Ratanalert, who earned his Ph.D. from the Massachusetts Institute of Technology’s Department of Chemical Engineering in 2018 under the supervision of Mark Bathe and Gregory Rutledge, focuses his research on DNA origami. In this field of nanotechnology, DNA is used not as genetic material but rather as a self-assembling polymer. By programming the sequences of the DNA, the strands can stick to one another beyond the standard double helix to form 2D and 3D structures of arbitrary size and shape.

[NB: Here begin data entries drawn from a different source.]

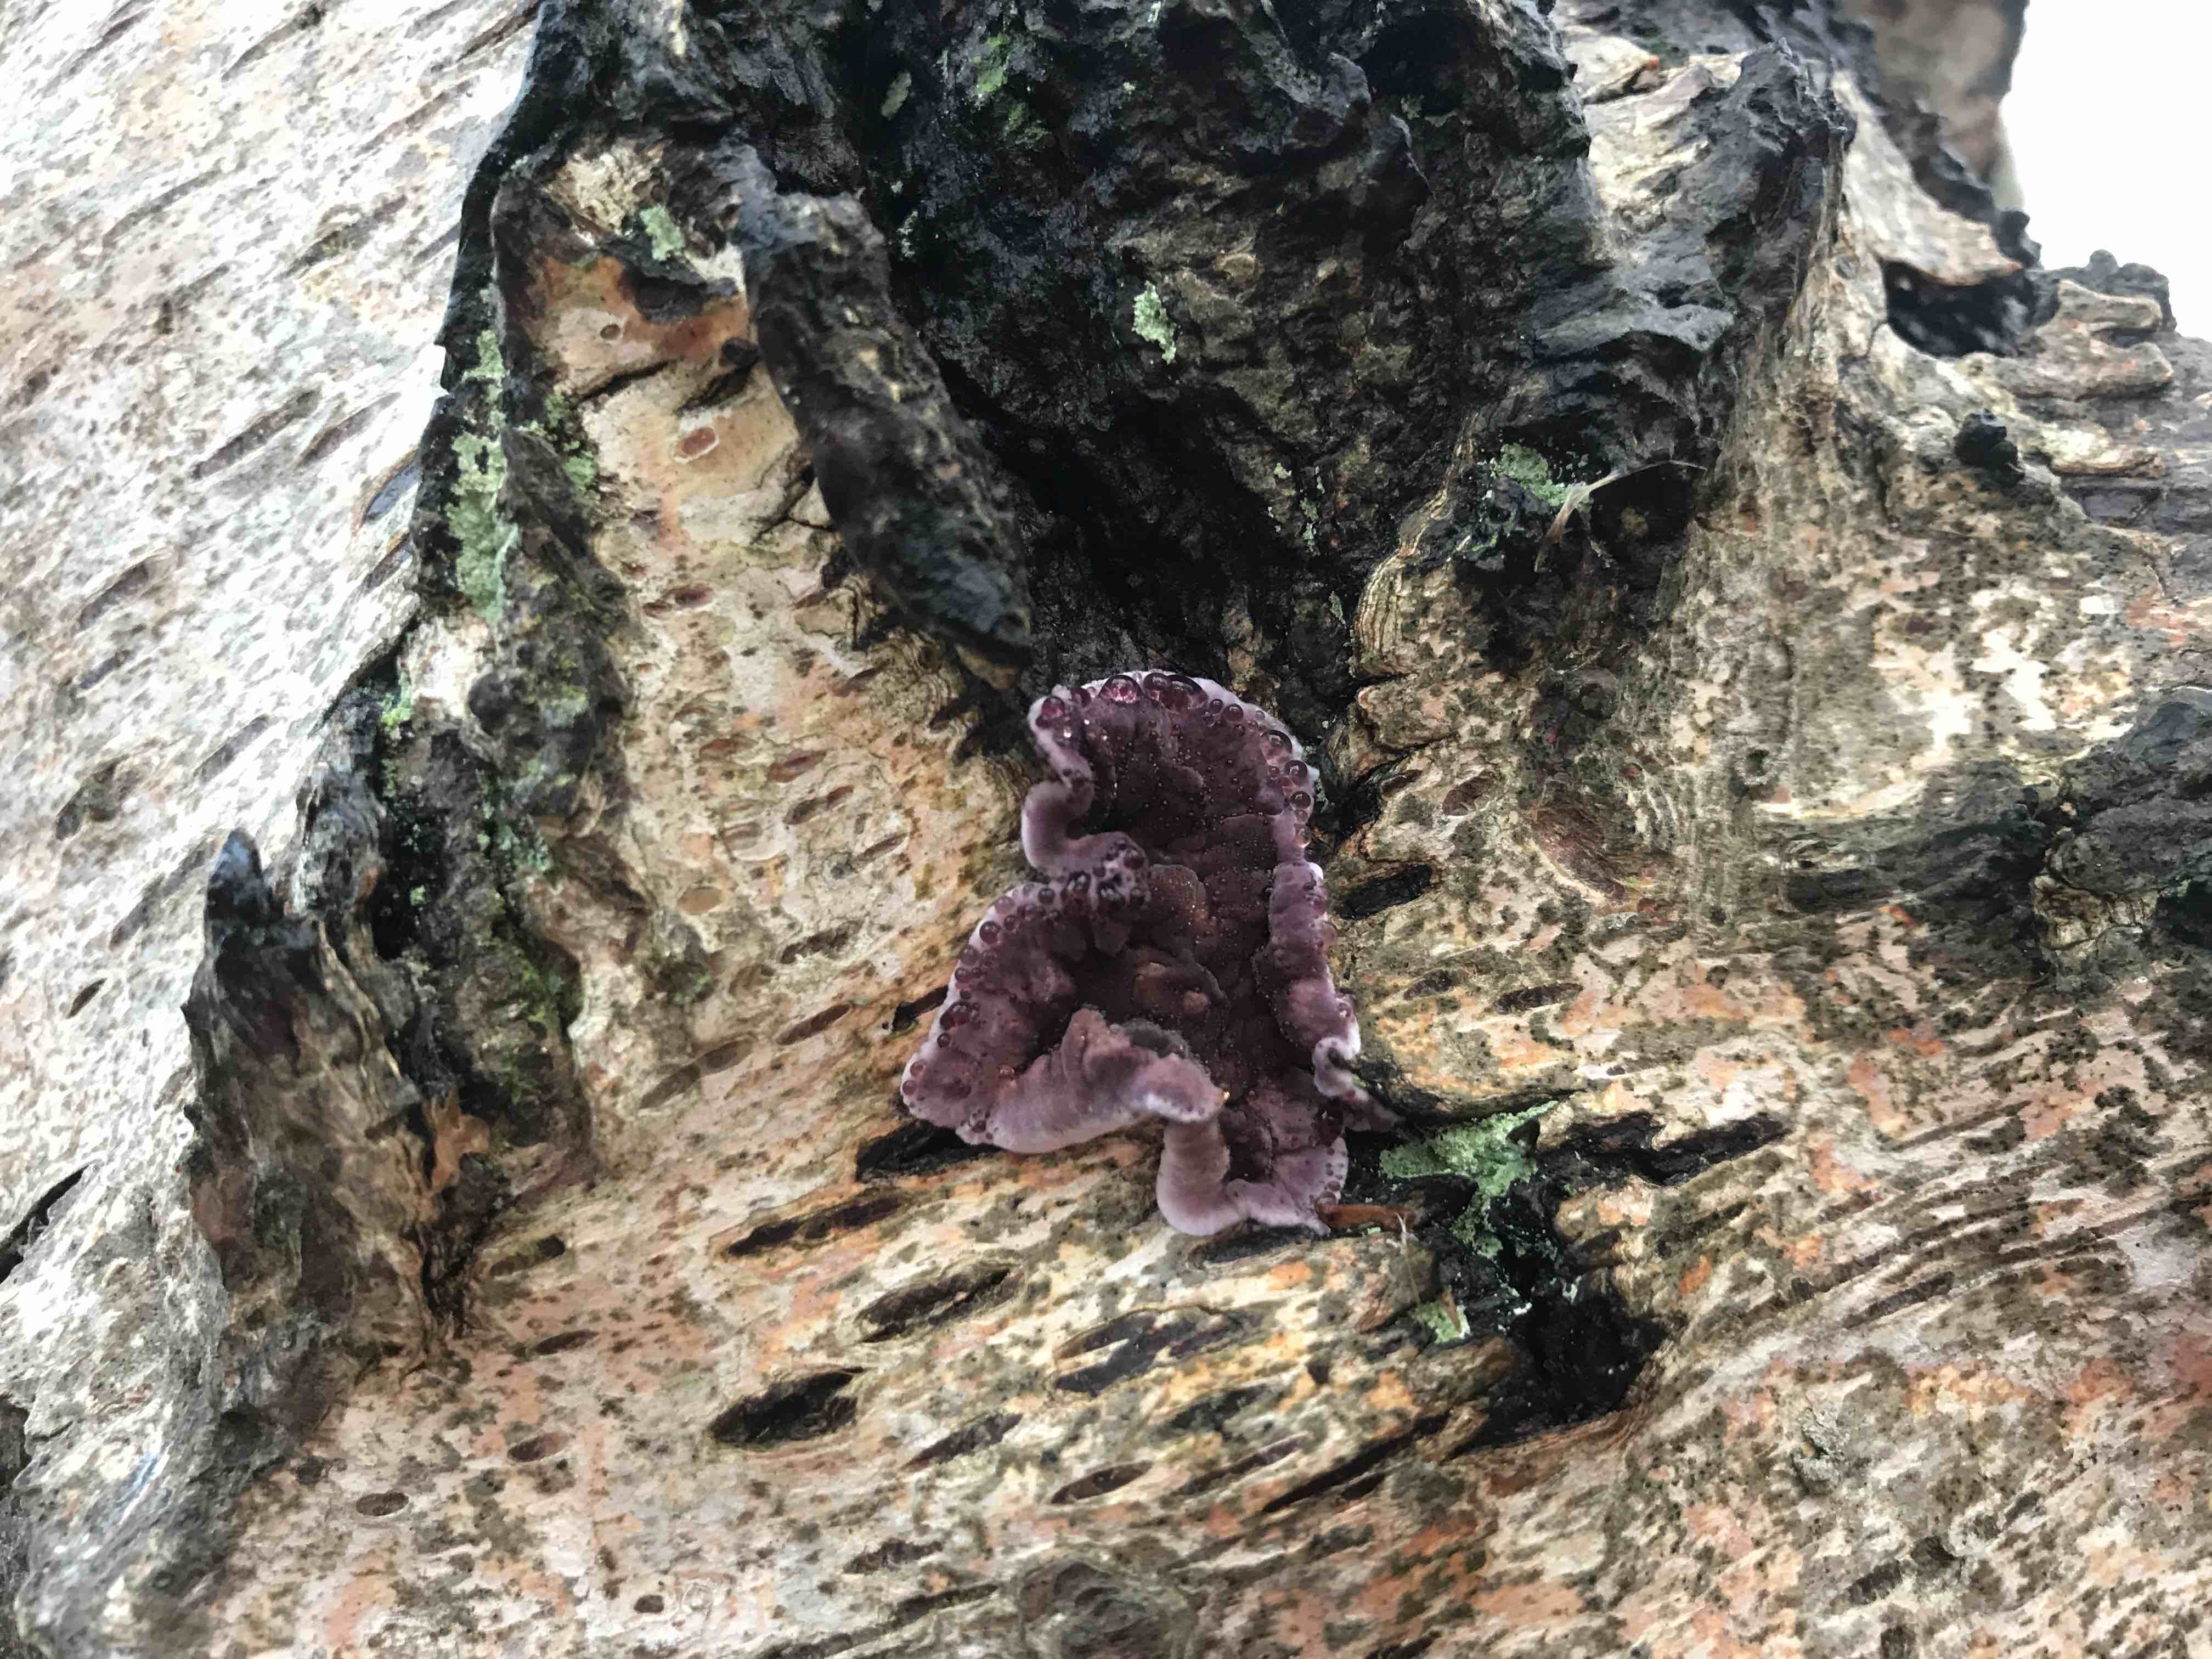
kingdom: Fungi
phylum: Basidiomycota
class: Agaricomycetes
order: Agaricales
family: Cyphellaceae
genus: Chondrostereum
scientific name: Chondrostereum purpureum
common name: purpurlædersvamp
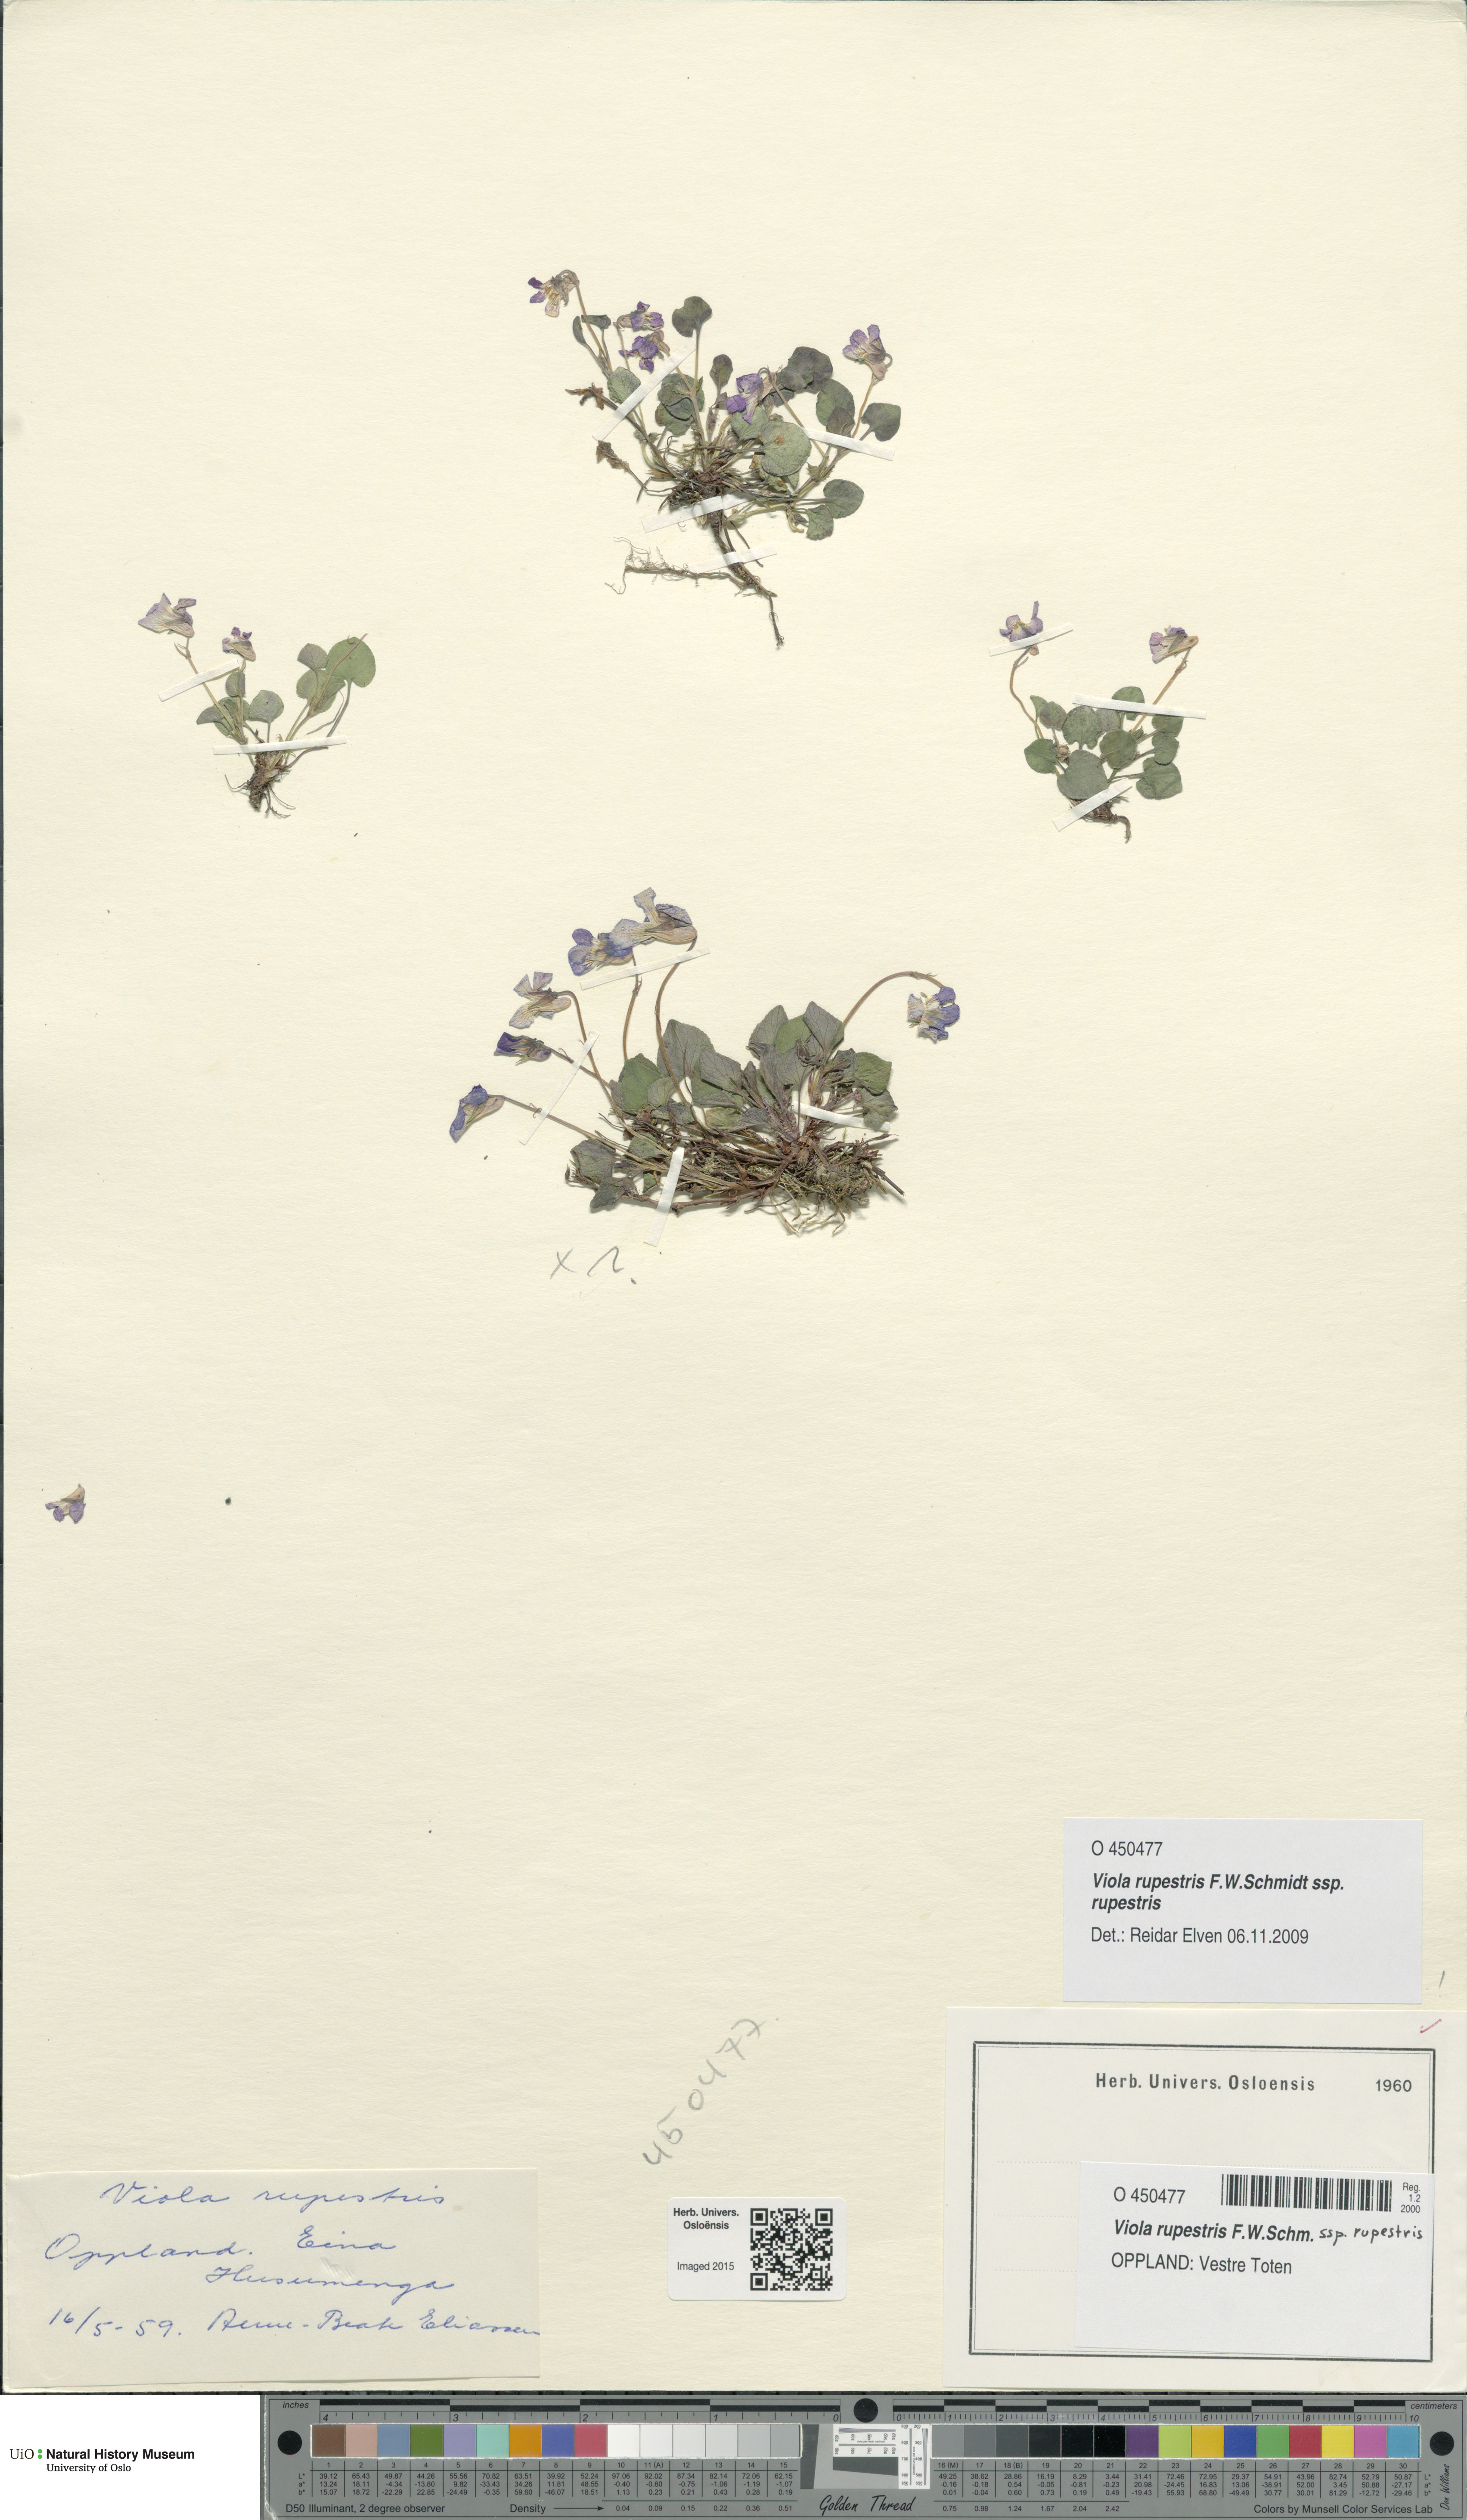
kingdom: Plantae
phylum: Tracheophyta
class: Magnoliopsida
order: Malpighiales
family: Violaceae
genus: Viola
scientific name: Viola rupestris
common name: Teesdale violet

Motivated by the lack of well-formalized design rules, as well as by the need for a tool to enable the broader use of this nanotechnology, Ratanalert created and developed the software DAEDALUS, an algorithm to automate the design of DNA origami wireframes from CAD structures. He also developed innovations to the design of single-stranded DNA origami, programming the sequence of one strand of DNA to fold on itself to form the entire target shape. With this computational framework, he investigates the thermodynamics of the self-assembly process to understand further how design choices can affect how well the structures form.
Ratanalert will teach two courses each semester during the 2018-2019 academic year, including Senior Lab. The Livingston, NJ native earned a master’s degree in chemical engineering practice from MIT in 2013, and a B.S. in chemical and biomolecular engineering from Cornell University in 2011. At Cornell, he was a McMullen Dean’s Scholar and won an Outstanding Undergraduate Teaching Award.
“One of the main reasons I pursued a Ph.D. was so I could teach,” Ratanalert says. “Here at Johns Hopkins, I hope to bring a lot of new ideas to the ChemBE classroom and help students to build the fundamentals they need to succeed in their careers.”